Hello, Guest.!
/

Inspector General: DoD’s European Reassurance Initiative Faces Personnel, Budget Mgmt Challenges

2 mins read


The Defense Department‘s office of inspector general has called on DoD to develop strategies to address budgetary and personnel management issues under a program that offers military support to U.S. allies in Europe.

The OIG said in a report published Tuesday the European Reassurance Initiative establishes new requirements for the U.S. European Command without authorizing an increase in personnel.

ERI is funded under overseas contingency operations appropriations that are usually planned for one year and do not align with DoD’s five-year Future Years Defense Program planning cycle, according to the report.

This funding arrangement may affect the capacity of EUCOM and Operation Atlantic Resolve countries to sustain ERI’s support for allied and partner military forces, the OIG reported.

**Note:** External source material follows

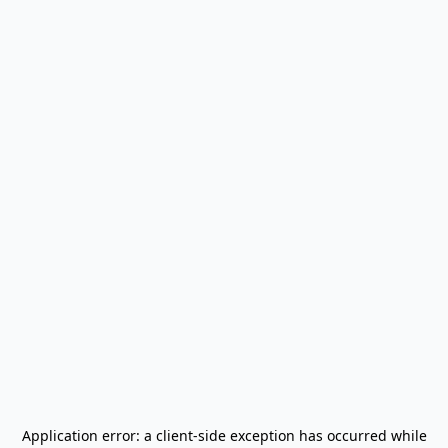
Application error: a
client
-side exception has occurred while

OAR countries include Poland, Bulgaria, Romania, Lithuania, Estonia and Latvia.

Auditors also found that OAR countries have yet to develop procedures or transportation infrastructure to support the timely deployment of U.S., allied and partner-nation forces.

U.S. agreements with OAR nations on infrastructure use do not have clear guidelines for facility access, sustainment and development, the OIG noted.

Such infrastructure challenges exist partly due to OAR participants’ lack of movement agreements with other NATO countries as well as insufficient experience in managing military convoys and equipment owned by multiple forces.

The report also revealed that EUCOM does not have specific metrics to assess the impact of ERI initiatives on allied and partner nations’ training, infrastructure and military capacity-building activities, which will make it difficult for DoD to track the progress of OAR countries.

The OIG urged the Joint Staff director to evaluate whether EUCOM and its subordinate commands have enough personnel resources to perform ERI missions.

The oversight body also called on the office of the deputy secretary of defense to formulate ways to change the ERI budgeting cycle to align it with participating countries’ training and capacity-building efforts.